- Politik
- Mindestvergütung
Das Mindeste reicht nicht
Ines Wallrodt über die neue Lohnuntergrenze für Azubis
Die Einführung einer Mindestvergütung für Azubis ist überfällig. Ob aber 515 oder perspektivisch 620 Euro wirklich reichen, um eine Ausbildung als Friseur, Bäcker oder Fleischer attraktiv zu machen, ist fraglich. Denn leben kann man auch davon nicht. Zudem müssen neben der Vergütung die sonstigen Arbeitsbedingungen stimmen. Wer wie die meisten heutigen Schulabgänger bessere Alternativen hat, wird kaum bereit sein, einen brüllenden Chef oder Zehn-Stunden-Tage ohne Pause zu ertragen - oder Locken legen nur nach Feierabend üben zu können. Wie schon bei Einführung des allgemeinen Mindestlohns haben sich die Arbeitgeber mit ihrem Ruf nach »Mäßigung« durchgesetzt. Dabei ist die Mindestvergütung gerade im Interesse von kleinen und kleinsten Betrieben, denn die sind es, die zugleich am meisten über Nachwuchsmangel und hohe Abbrecherquoten klagen.

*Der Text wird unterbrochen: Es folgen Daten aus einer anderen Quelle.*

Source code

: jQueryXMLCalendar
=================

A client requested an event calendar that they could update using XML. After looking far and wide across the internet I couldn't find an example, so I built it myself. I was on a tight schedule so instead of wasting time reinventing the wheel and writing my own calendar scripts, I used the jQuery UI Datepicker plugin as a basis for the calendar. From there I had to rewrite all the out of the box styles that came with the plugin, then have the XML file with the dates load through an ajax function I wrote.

Als unterste Haltelinie ist der Azubi-Mindestlohn dennoch wichtig, denn er stabilisiert das Tarifvertragssystem. In manchen Branchen haben Gewerkschaften Tarifverträge vereinbart, die deutlich unter der neuen Mindestgrenze liegen - wie etwa im Friseurhandwerk in Brandenburg. Hier haben Azubis erstmal das Nachsehen, denn Abweichungen nach unten sind auch künftig möglich, wenn die Tarifparteien sich einig sind. Gewerkschaften wären jedoch schlecht beraten, diese Option zu nutzen. Die Mindestvergütung gibt ihnen vielmehr ein Argument an die Hand, um mehr zu fordern als das Mindeste.